═════ Data segment

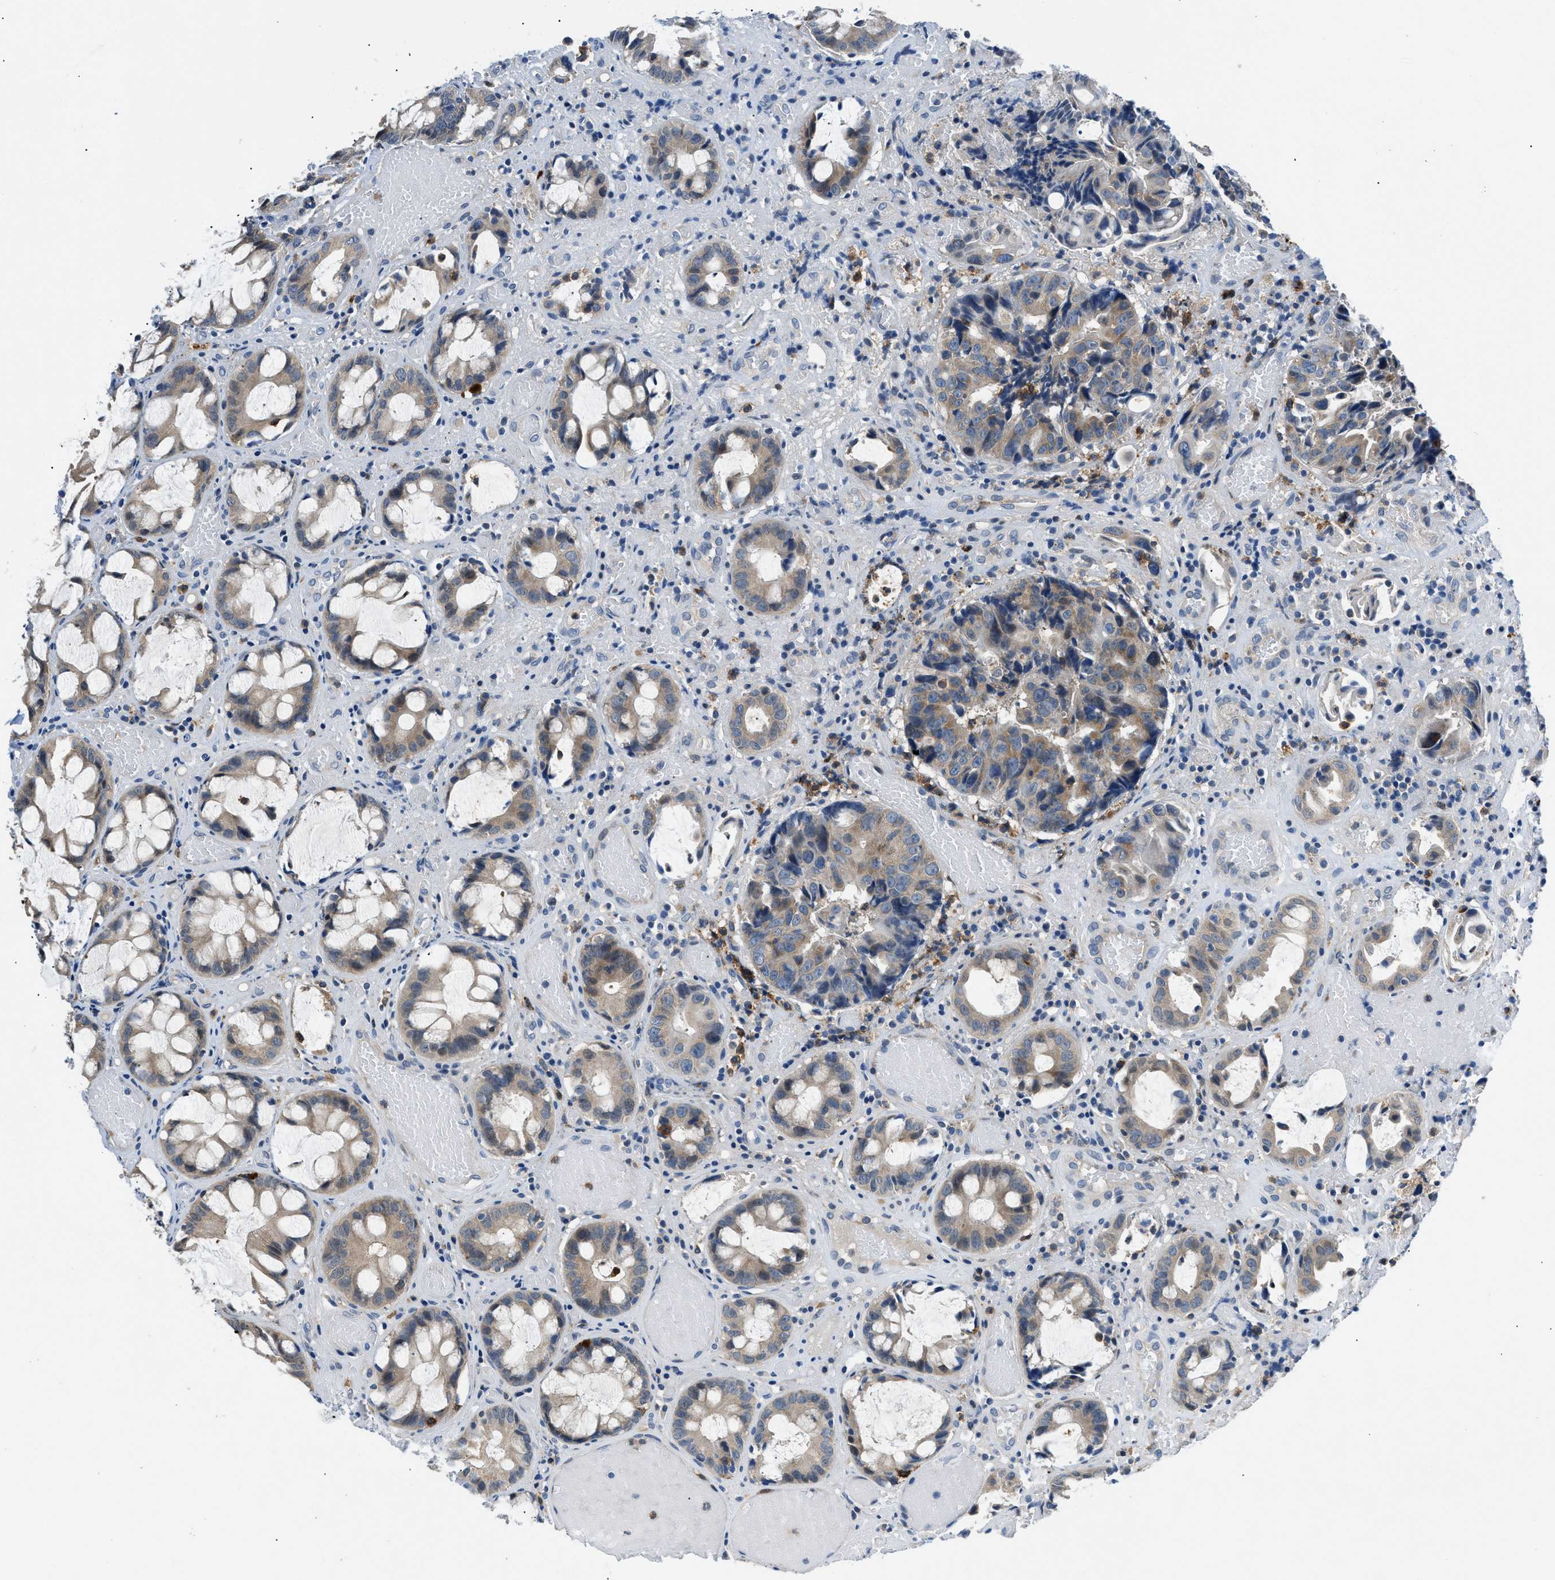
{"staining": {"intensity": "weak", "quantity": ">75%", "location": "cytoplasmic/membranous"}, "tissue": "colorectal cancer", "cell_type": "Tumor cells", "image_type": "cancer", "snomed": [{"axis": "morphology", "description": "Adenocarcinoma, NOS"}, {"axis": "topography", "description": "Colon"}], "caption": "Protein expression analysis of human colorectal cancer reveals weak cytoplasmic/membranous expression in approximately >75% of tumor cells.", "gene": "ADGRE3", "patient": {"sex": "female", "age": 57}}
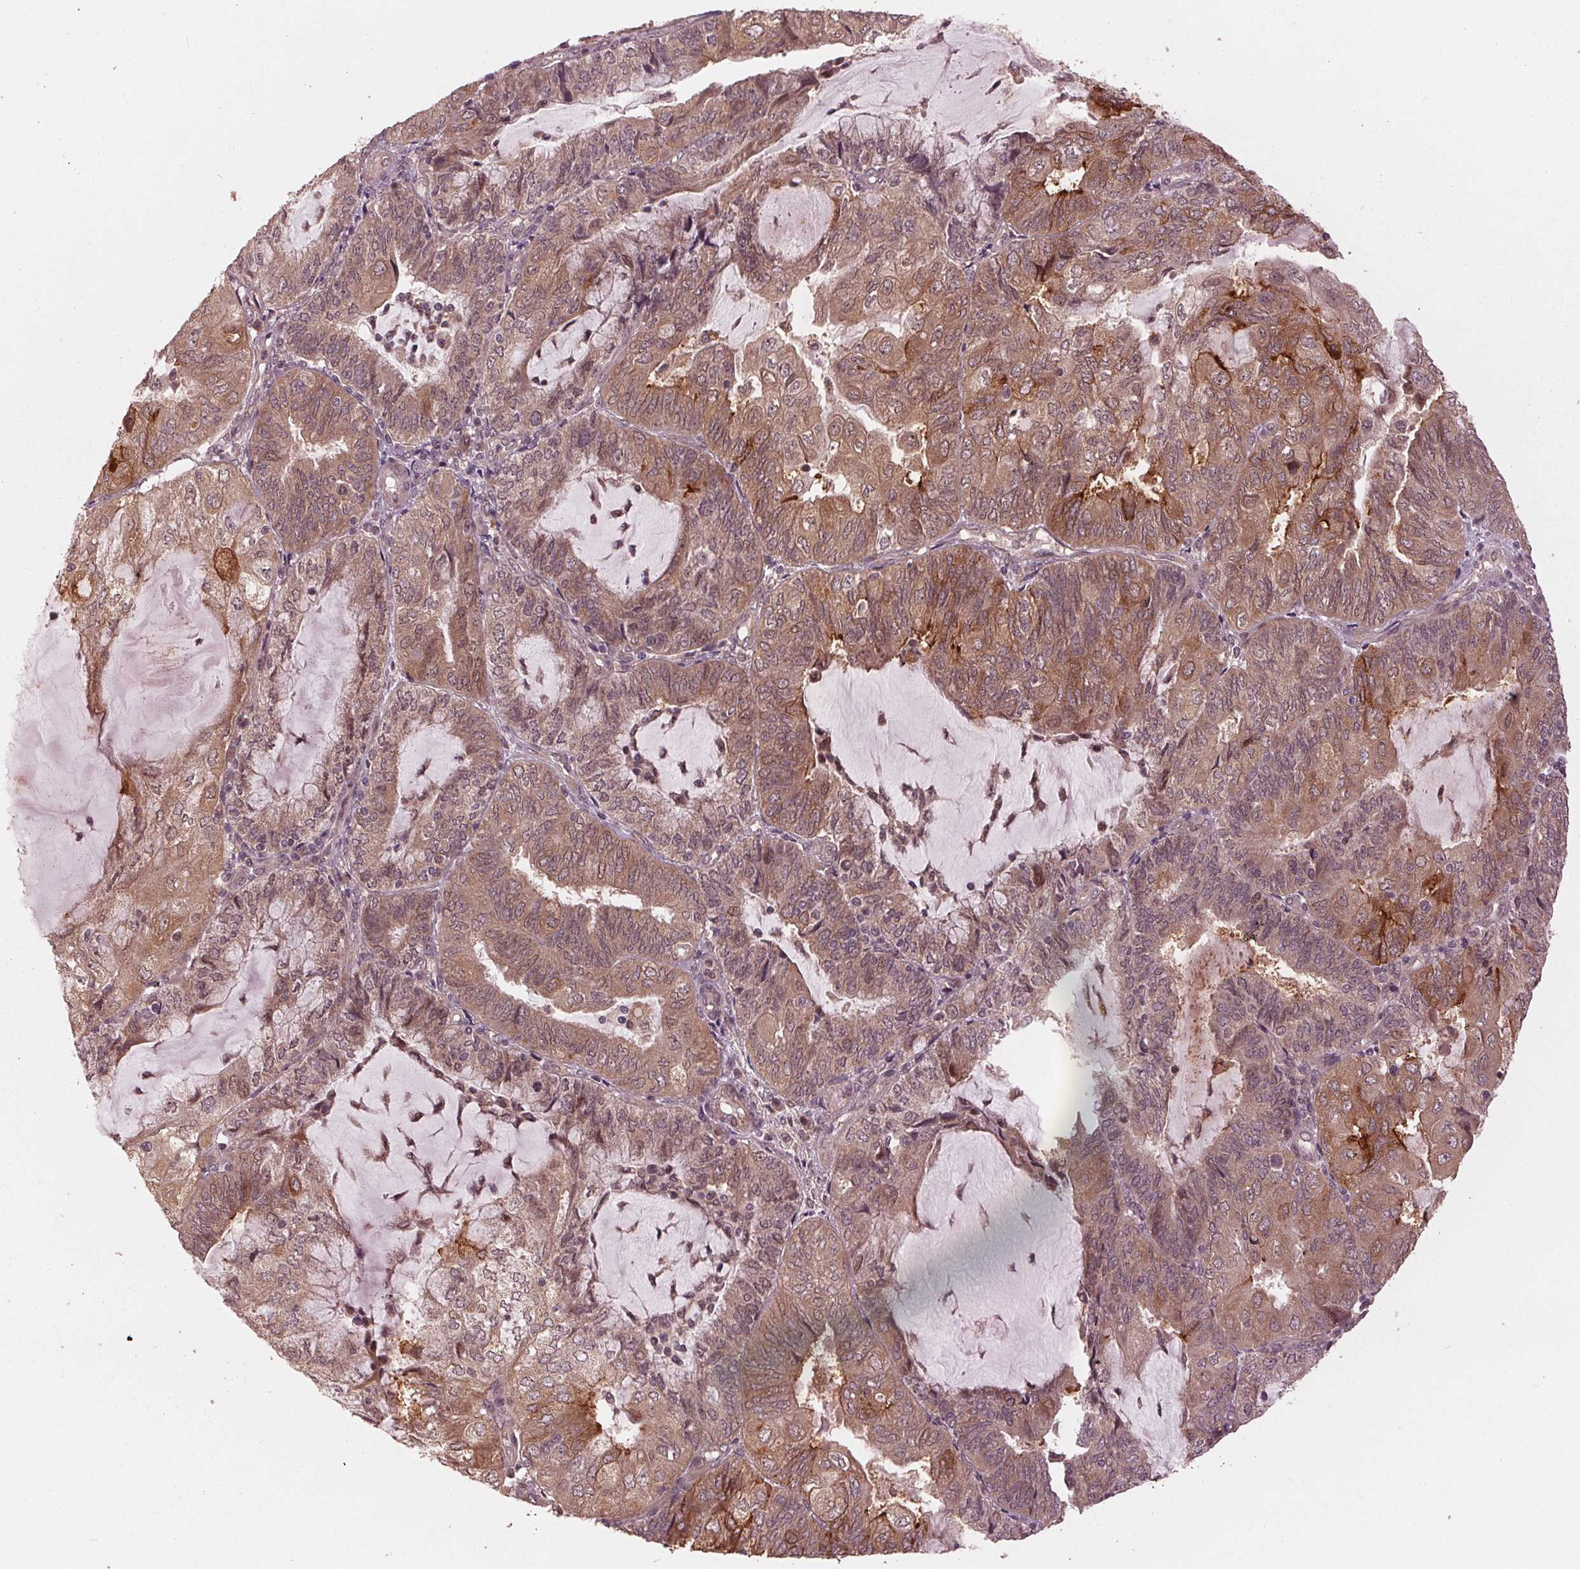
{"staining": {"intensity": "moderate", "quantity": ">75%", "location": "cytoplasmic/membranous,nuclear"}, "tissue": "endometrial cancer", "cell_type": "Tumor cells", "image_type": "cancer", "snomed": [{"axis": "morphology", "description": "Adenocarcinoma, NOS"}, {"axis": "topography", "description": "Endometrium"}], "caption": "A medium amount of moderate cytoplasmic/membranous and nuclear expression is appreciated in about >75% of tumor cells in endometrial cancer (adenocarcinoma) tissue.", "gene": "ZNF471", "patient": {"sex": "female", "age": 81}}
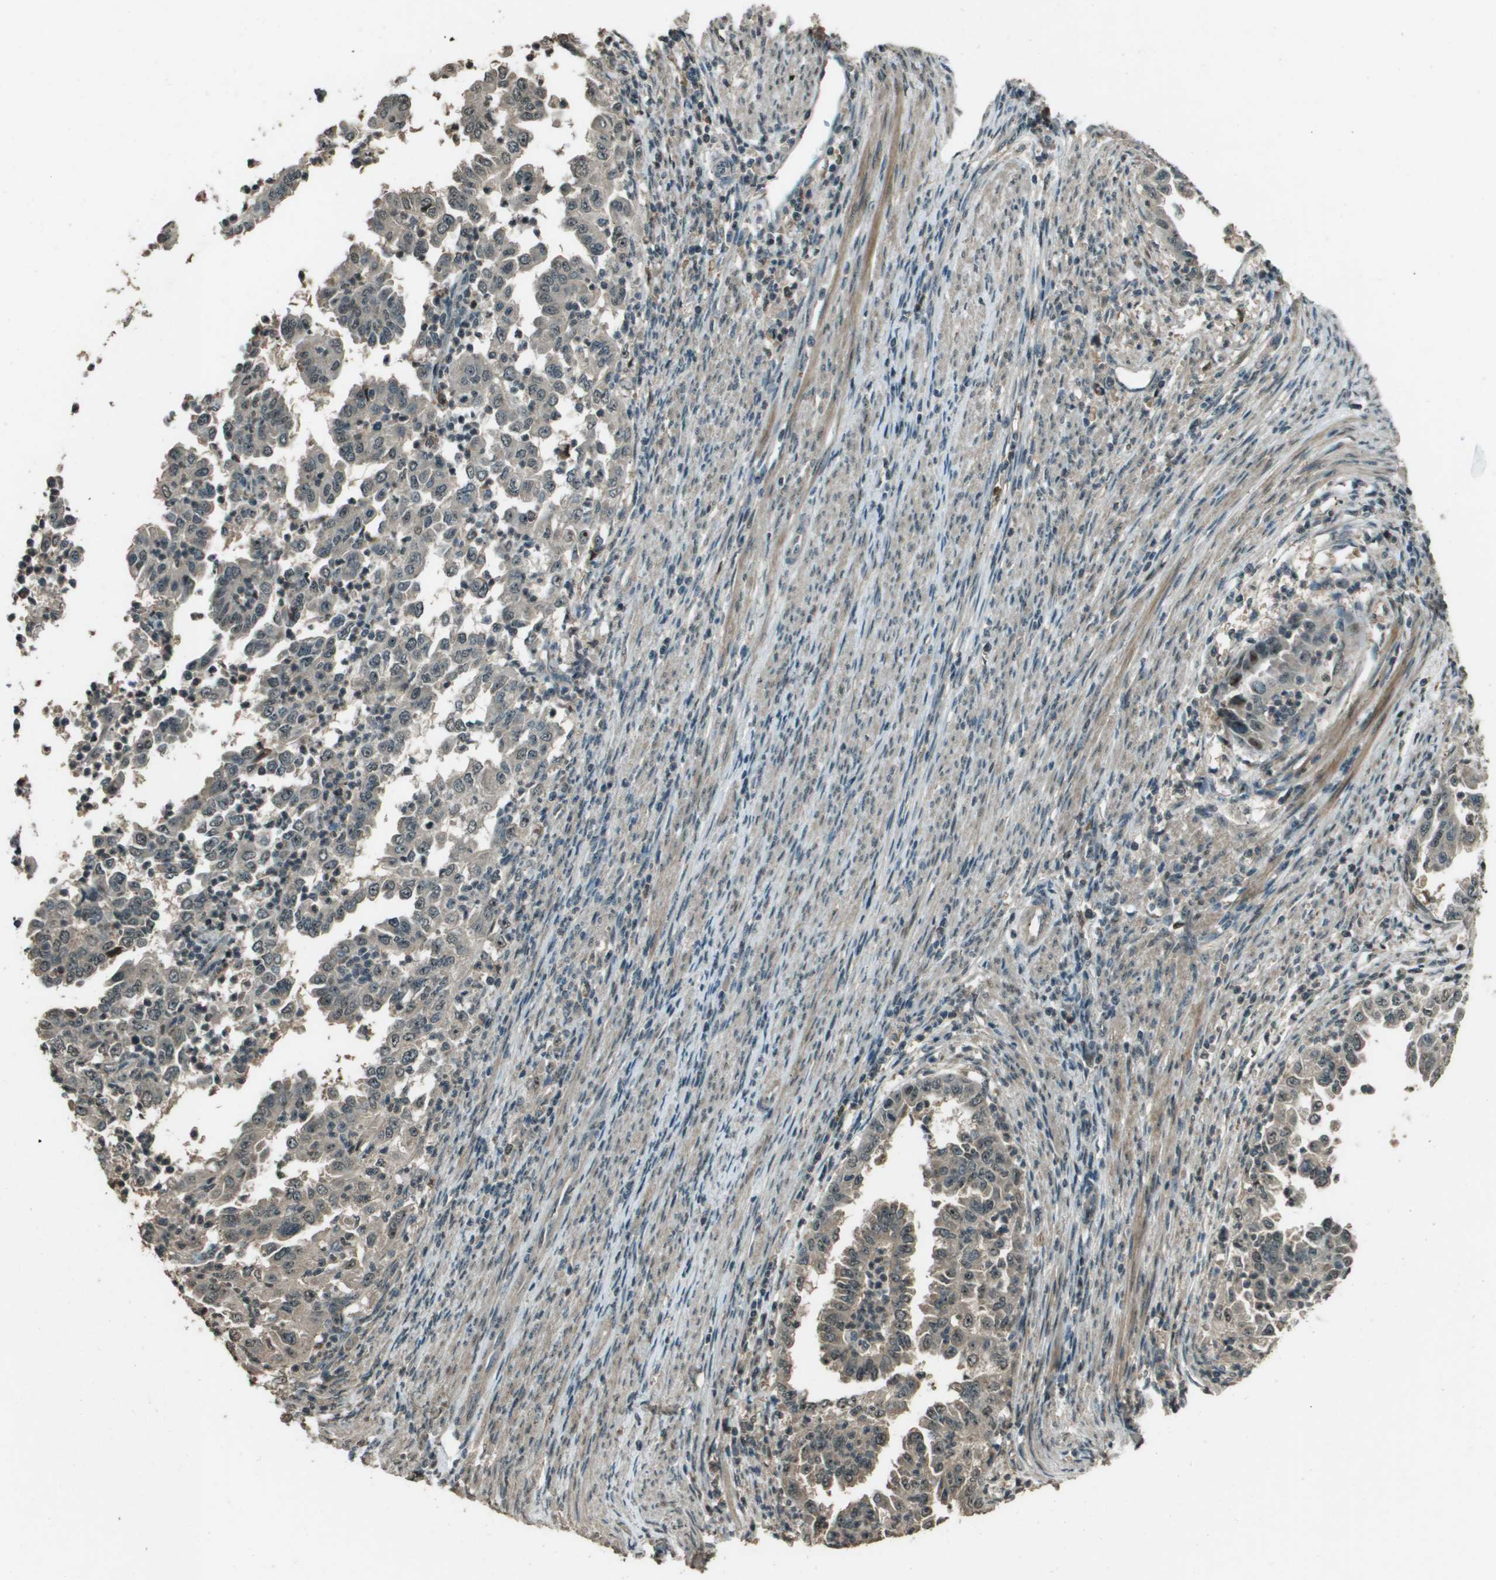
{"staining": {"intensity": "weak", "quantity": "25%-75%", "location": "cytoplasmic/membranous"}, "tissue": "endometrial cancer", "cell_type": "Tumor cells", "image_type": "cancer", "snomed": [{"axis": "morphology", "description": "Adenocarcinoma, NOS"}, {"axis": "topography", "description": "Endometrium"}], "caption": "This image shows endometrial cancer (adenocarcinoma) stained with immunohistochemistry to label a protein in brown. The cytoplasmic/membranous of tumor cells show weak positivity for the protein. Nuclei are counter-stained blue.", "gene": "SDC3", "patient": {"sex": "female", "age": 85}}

══════════

Go through the listing above. Show each line where the word "weak" is found.

-- Output of the task --
{"staining": {"intensity": "weak", "quantity": ">75%", "location": "cytoplasmic/membranous"}, "tissue": "colorectal cancer", "cell_type": "Tumor cells", "image_type": "cancer", "snomed": [{"axis": "morphology", "description": "Adenocarcinoma, NOS"}, {"axis": "topography", "description": "Colon"}], "caption": "Protein expression analysis of human colorectal cancer reveals weak cytoplasmic/membranous expression in approximately >75% of tumor cells.", "gene": "ADGRE3", "patient": {"sex": "female", "age": 57}}
{"staining": {"intensity": "weak", "quantity": "25%-75%", "location": "cytoplasmic/membranous"}, "tissue": "endometrial cancer", "cell_type": "Tumor cells", "image_type": "cancer", "snomed": [{"axis": "morphology", "description": "Adenocarcinoma, NOS"}, {"axis": "topography", "description": "Endometrium"}], "caption": "This image shows endometrial cancer (adenocarcinoma) stained with immunohistochemistry to label a protein in brown. The cytoplasmic/membranous of tumor cells show weak positivity for the protein. Nuclei are counter-stained blue.", "gene": "SDC3", "patient": {"sex": "female", "age": 85}}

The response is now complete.